The brief diary entries which set the early scene show that between June 23, 1867, and December 11, 1870, the diarist's last reference to him, on at least ten occasions Charles Wood preached in Craster to large indoor and outdoor gatherings at which he was enthusiastically received. From Hauxley to support him came some of his brother fishermen - Henry Taylor, George Taylor, James Armstrong, and Thomas Oliver - men of the same Christian calibre as himself.

" Great reformation here," wrote diarist Dawson on March 13, 1870, the emphasis on revivalism and converts, on changing attitudes and habits, among them an upsurge in teetotalism.
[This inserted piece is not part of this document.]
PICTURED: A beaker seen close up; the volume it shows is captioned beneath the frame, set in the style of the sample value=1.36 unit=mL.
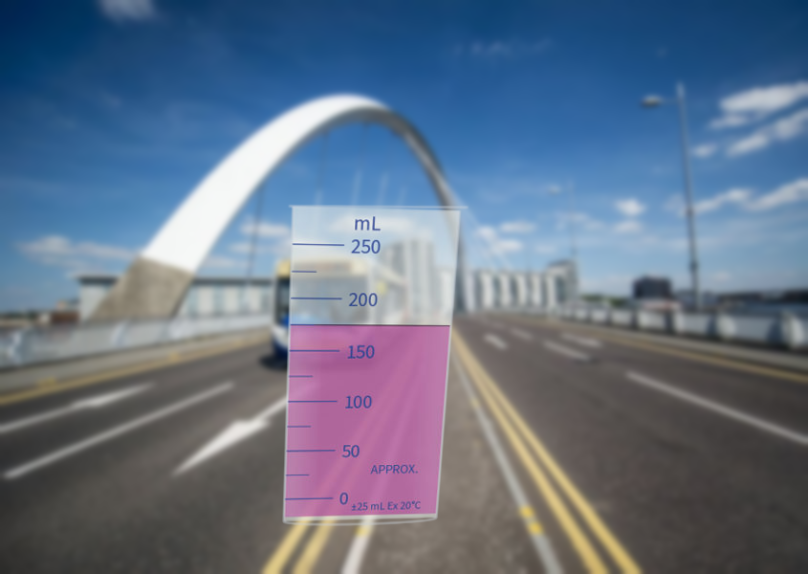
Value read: value=175 unit=mL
That reformation, that revivalism, went on in Craster throughout the '70s, and made telling impact on village life. An annual Whit Monday revivalist rally with tea on the grass at Dunstanburgh Castle - the special day in the year on which best china tea sets were produced by the ladies and transported thither in clothes-baskets - coincided with the annual Craster Feast, tradi­tionally held over Whit weekend. In later years - likely deterrents the walking distance and unpredictability of the weather - a pity in a way that the Dunstanburgh tea should have been discontinued and switched to the Chapel Sunday School room instead.

Back, however, to the Sunday afternoon meetings held in Stephenson's house, which stood, still stands, at 8 West End, at the entrance to the village, one of a row of houses skirting the roadway. Here, too, the first of the regular prayer meetings, which spread to other homes, among them those of Edward Dawson and Ralph Archbold, West End neighbours of the Stephensons.